What the task asks => Please keep to the lines below from the one with "camera: 10 degrees left, 15 degrees down" through the one with "move | TurquoiseSprayBottle", and restate them word for word, ends included.

:: Input

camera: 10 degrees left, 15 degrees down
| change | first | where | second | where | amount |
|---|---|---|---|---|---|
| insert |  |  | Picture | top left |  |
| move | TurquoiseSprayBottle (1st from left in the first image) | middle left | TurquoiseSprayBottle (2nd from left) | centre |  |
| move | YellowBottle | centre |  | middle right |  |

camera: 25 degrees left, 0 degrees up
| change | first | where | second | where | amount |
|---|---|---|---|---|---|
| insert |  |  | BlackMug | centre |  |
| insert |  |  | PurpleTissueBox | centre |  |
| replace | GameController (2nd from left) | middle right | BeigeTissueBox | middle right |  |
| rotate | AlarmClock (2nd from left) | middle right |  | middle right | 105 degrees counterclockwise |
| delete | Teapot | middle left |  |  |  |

::::
:: Input

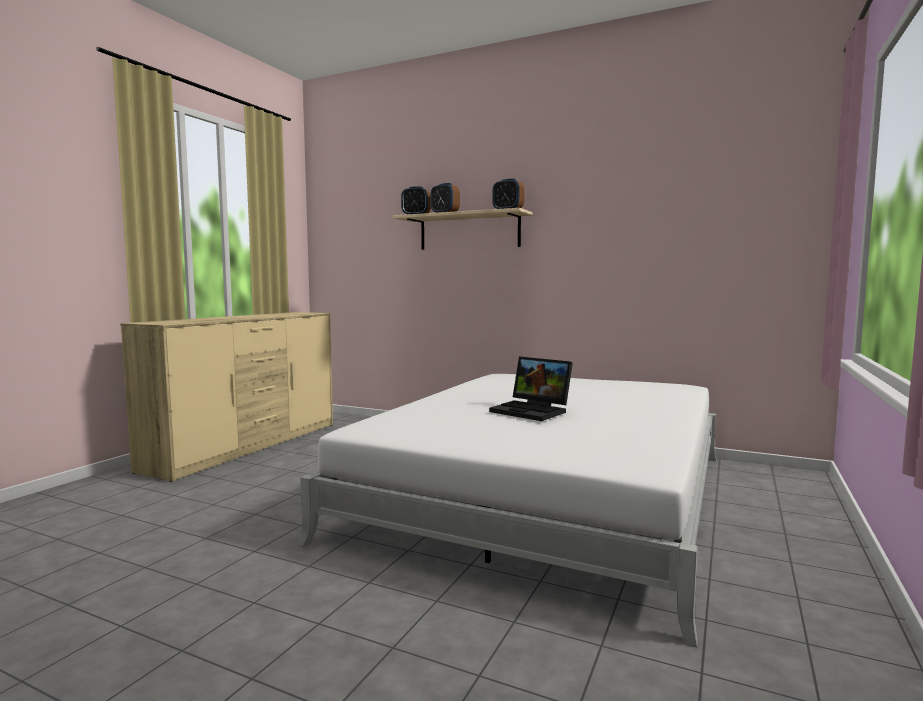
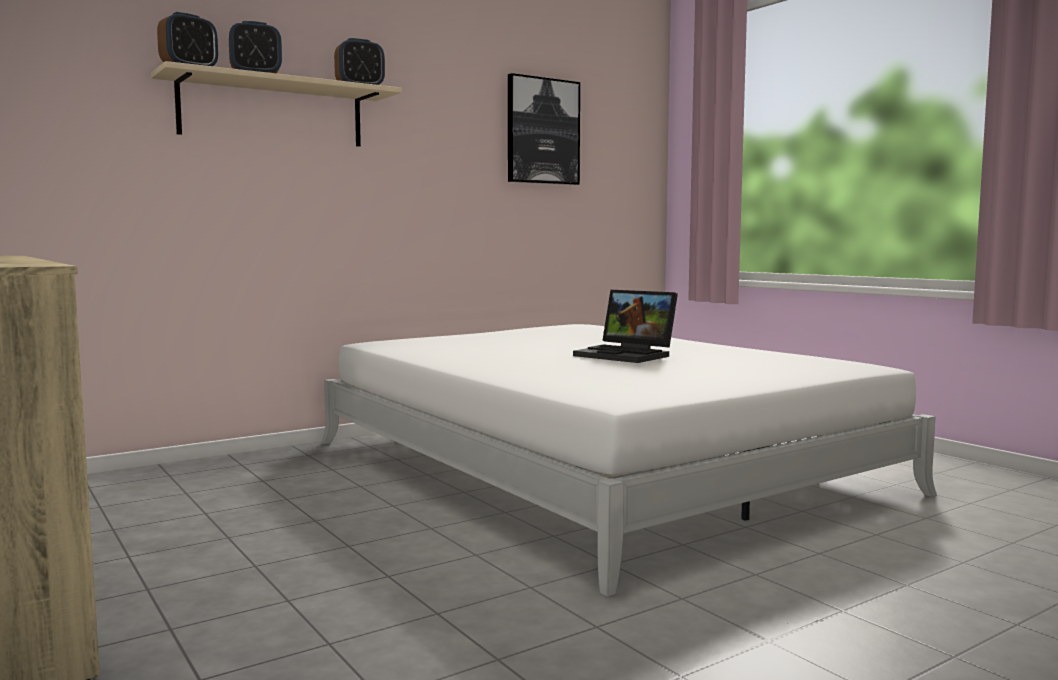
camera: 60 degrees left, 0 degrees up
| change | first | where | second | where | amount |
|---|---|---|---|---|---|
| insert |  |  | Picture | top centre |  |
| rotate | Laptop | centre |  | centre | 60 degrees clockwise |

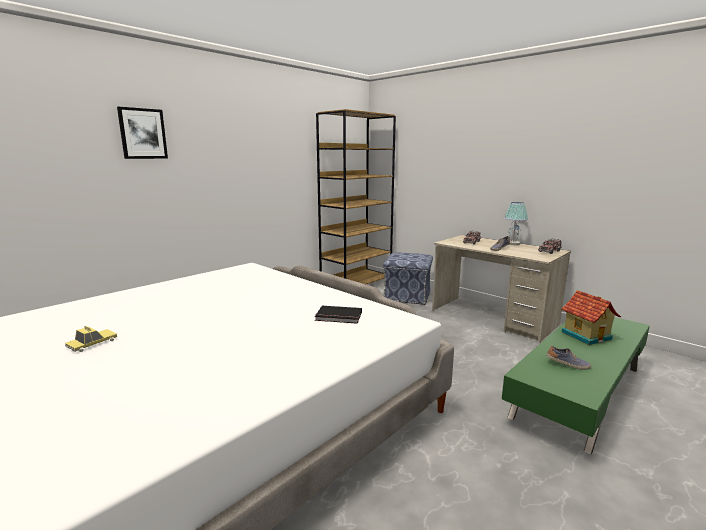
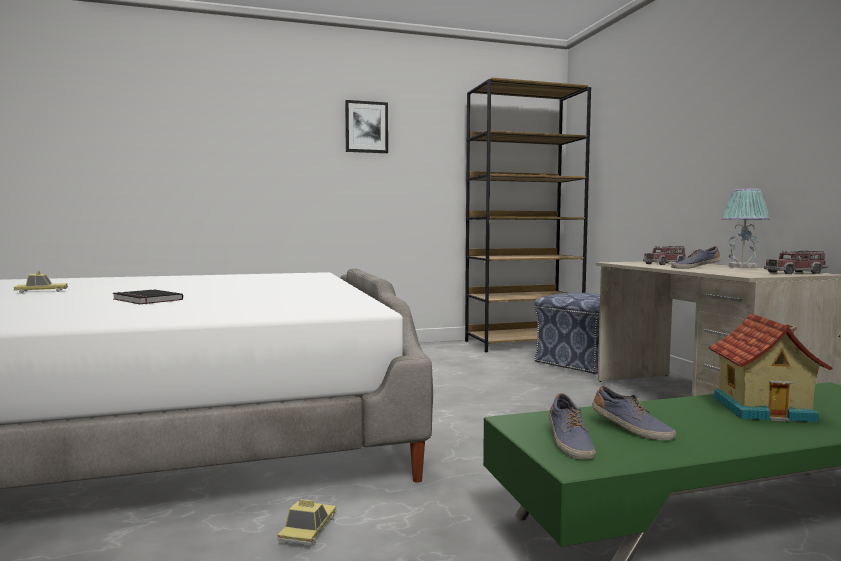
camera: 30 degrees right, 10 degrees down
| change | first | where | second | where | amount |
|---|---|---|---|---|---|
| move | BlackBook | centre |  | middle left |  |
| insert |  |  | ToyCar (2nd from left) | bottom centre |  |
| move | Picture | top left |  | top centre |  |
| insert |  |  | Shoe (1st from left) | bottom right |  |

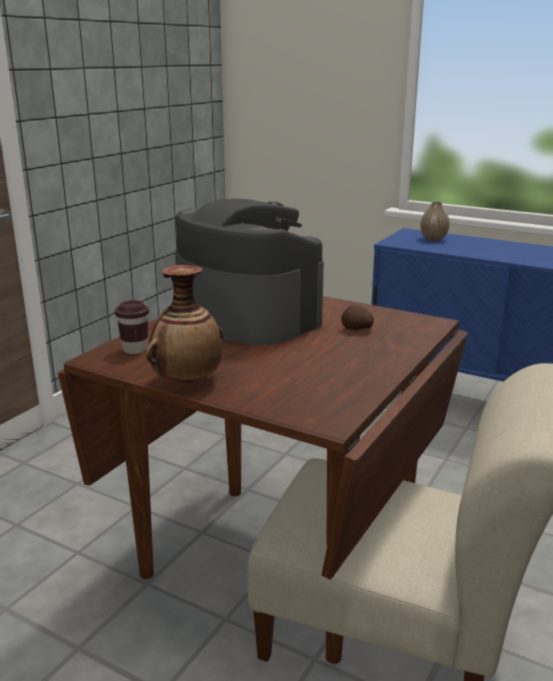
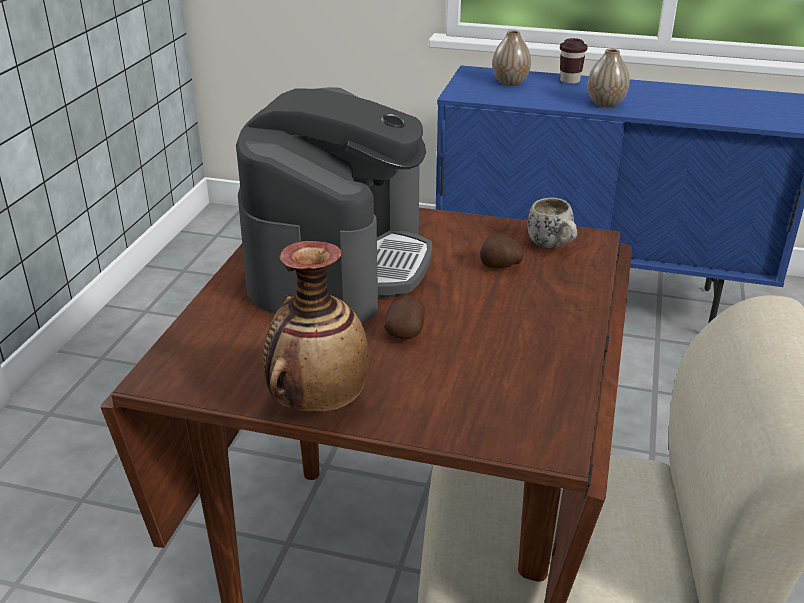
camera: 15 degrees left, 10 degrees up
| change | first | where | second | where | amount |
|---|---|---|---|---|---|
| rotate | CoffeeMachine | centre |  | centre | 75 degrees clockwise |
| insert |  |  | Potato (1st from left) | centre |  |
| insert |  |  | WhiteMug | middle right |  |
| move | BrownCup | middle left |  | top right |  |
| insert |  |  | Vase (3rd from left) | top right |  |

::::

Finished task =>
camera: 10 degrees left, 15 degrees down
| change | first | where | second | where | amount |
|---|---|---|---|---|---|
| insert |  |  | Picture | top left |  |
| move | TurquoiseSprayBottle (1st from left in the first image) | middle left | TurquoiseSprayBottle (2nd from left) | centre |  |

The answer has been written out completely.